Do you test ephemeral models?


#1

We test all (probably really most) of our views and tables that sit in our analytics schema, which is all the data that is deemed to be ready for use.

We currently don’t have much testing on downstream models that aren’t materialised, particularly ‘base’ ephemeral models that have no joins and effectively just cleans up the individual raw tables. We’ve started doing it, which has massively increased the number of tests of project has (>1000), and I wanted to know what people’s views on this are.

It’s starting to take much longer for the tests to run as well. We currently run tests after each production refresh of the tables, which may not be necessary.

Questions:

  • Do you test all your ephemeral/down-stream models?
  • Do people have a specific setup with all of this?
  • Is there a best practice?

#2

I like testing everything, including ephemerals. It’s a handy development tool. It does take quite some time to run all tests though.


#3

Agreed, we like testing ephemeral models. Thinking behind this:

  1. We create ephemeral models for other downstream models to use.
  2. The downstream models are invariably making a bunch of assumptions about the data coming out of the ephemeral models.
  3. It can be hard or even impossible to reliably test all of the assumptions made by the ephemeral models indirectly in the downstream models.

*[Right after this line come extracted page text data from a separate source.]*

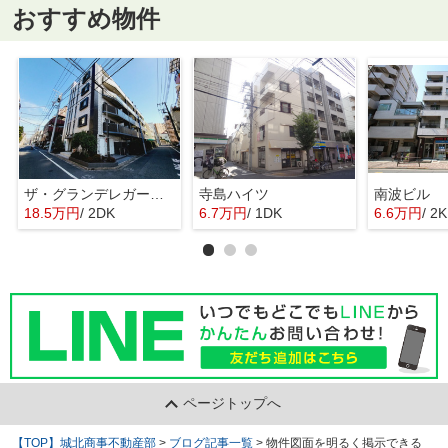
おすすめ物件
ザ・グランデレガーロ東日暮里
寺島ハイツ
南波ビル
18.5万円
/ 2DK
6.7万円
/ 1DK
6.6万円
/ 2K
ページトップへ
【TOP】城北商事不動産部
>
ブログ記事一覧
>
物件図面を明るく掲示できる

Worst-case scenario is that an assumption is violated, but all of the downstream models and tests function properly and incorrect data gets used in analytics and then incorrect decisions are made based on these incorrect analytics.
  4. Therefore we should test as many assumptions as we can about ephemeral models in an automated fashion.

Yes, it does cause more tests to run which can cause a slowdown. One solution could be tagging or only running subsets of tests at various times.

Also, from a dbt perspective it seems like not such a great idea to being attached to models being ephemeral. The whole point is to easily be able to flip between model types - ephemeral, view, and table as performance or other needs dictate. If we design something with the hardcoded assumption that it will always and only be ephemeral we’re probably building in some technical debt or bugs that will pop up in the future.